So-called ‘nightmare’ COVID variant likely already in Mass., doctors say


Boston-area doctors are warning that the so-called “nightmare” COVID-19 variant, officially known as XBB, is most likely already present in Massachusetts.

The new variant is an offshoot of the Omicron COVID-19 strain that caused a wave of infections from November last year to February and represented the virus’s highest number of infections after vaccines became widely available.

Doctors from Tufts Medical Center Hospital and Boston Medical Center told NBC Boston that the new XBB strain, which spread rapidly in Southeast Asia, is extremely immune evasive and evidence suggests it might be immune to current vaccines.

“There is a reasonable chance that XBB is already in Massachusetts since it has been reported in New York,” Dr. David Hamer, of Boston Medical, told the outlet. “Since we are sequencing fewer samples than before, it may take longer to identify.”

Health experts first detected XBB in the U.S. on September 15 after a child tested positive in New York, Fortune reported. Only 15 cases of the XBB variant were reported in the entire country at the time.

Doctors told NBC Boston that although the recent wave of COVID cases spread rapidly in Singapore — which has one of the highest rates of vaccinations in the world — it doesn’t guarantee the pattern will repeat in the U.S.

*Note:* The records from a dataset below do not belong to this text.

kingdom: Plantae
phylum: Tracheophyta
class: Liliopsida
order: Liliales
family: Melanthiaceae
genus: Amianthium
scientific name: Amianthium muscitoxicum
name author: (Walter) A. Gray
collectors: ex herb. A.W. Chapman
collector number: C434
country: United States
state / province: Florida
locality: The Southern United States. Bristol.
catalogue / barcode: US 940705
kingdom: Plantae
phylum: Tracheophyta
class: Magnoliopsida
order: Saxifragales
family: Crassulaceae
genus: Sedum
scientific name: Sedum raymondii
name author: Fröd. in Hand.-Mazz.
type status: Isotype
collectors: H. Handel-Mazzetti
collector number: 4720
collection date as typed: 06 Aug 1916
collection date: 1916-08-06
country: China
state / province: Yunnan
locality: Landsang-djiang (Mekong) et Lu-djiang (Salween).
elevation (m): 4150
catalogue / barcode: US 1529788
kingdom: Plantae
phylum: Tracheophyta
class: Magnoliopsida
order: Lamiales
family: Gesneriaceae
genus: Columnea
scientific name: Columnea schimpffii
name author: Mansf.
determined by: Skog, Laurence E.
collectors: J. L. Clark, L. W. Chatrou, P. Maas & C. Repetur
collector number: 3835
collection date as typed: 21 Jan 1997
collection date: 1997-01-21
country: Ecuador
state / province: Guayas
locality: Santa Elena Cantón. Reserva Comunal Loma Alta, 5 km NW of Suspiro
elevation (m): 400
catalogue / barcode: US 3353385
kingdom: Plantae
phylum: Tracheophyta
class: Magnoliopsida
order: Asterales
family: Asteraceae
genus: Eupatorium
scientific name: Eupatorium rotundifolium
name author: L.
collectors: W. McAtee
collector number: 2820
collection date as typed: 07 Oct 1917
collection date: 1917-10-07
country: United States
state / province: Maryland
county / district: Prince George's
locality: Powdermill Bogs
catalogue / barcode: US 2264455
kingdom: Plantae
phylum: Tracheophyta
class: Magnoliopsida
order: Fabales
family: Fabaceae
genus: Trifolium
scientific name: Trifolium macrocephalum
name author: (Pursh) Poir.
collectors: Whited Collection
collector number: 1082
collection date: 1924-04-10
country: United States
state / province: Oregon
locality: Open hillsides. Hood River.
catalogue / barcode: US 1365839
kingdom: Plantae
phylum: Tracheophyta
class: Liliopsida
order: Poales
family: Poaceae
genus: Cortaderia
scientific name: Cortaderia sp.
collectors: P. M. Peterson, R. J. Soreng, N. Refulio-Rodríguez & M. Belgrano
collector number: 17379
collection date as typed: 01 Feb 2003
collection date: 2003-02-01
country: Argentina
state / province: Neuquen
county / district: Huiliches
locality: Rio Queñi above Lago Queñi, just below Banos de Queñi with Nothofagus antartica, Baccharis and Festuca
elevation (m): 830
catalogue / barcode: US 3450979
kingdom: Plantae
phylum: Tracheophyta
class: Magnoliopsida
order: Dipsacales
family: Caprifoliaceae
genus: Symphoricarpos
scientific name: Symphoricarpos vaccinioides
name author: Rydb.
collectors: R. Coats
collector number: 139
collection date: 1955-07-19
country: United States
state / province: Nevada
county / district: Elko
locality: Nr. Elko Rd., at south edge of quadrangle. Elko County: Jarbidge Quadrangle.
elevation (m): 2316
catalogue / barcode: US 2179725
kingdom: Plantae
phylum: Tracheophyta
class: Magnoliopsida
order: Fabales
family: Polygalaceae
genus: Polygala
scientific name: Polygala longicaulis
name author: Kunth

“It’s always been true, but it is especially true these days — you can’t use what happens in another country as a definite predictor of what’s going to happen in a different country,” Dr. Shira Doron, of Tufts Medical Center, told the outlet. “You should use it to prepare.”

The latest update by the Centers for Disease Control and Prevention showed that there is no official sign of the XBB variant in New England yet, as other Omicron variants continue to be more prevalent.

At a press conference by the World Health Organization last week, health officials stated that while the new XBB variant appears to spread more effectively than other Omicron variants, it is still not yet known if it causes more severe disease than other strains.

The two Boston doctors warned that the new XBB variant appears to evade treatment from monoclonal antibodies and that it could render new bivalent vaccines ineffective, NBC Boston reported.

“It has more mutations in the receptor-binding domain, so it’s better able to evade immunity from some of the other Omicron subvariants. So both the booster but also natural infection may not protect as well against this. So that gives it a fitness advantage,” Hamer said. “But, you know, let’s see what happens.”

According to the U.S. coronavirus vaccine tracker by USAFacts.org, at least 79% of the population has received at least one dose of the COVID-19 vaccine, with 68% receiving two and only 33% receiving a booster dose.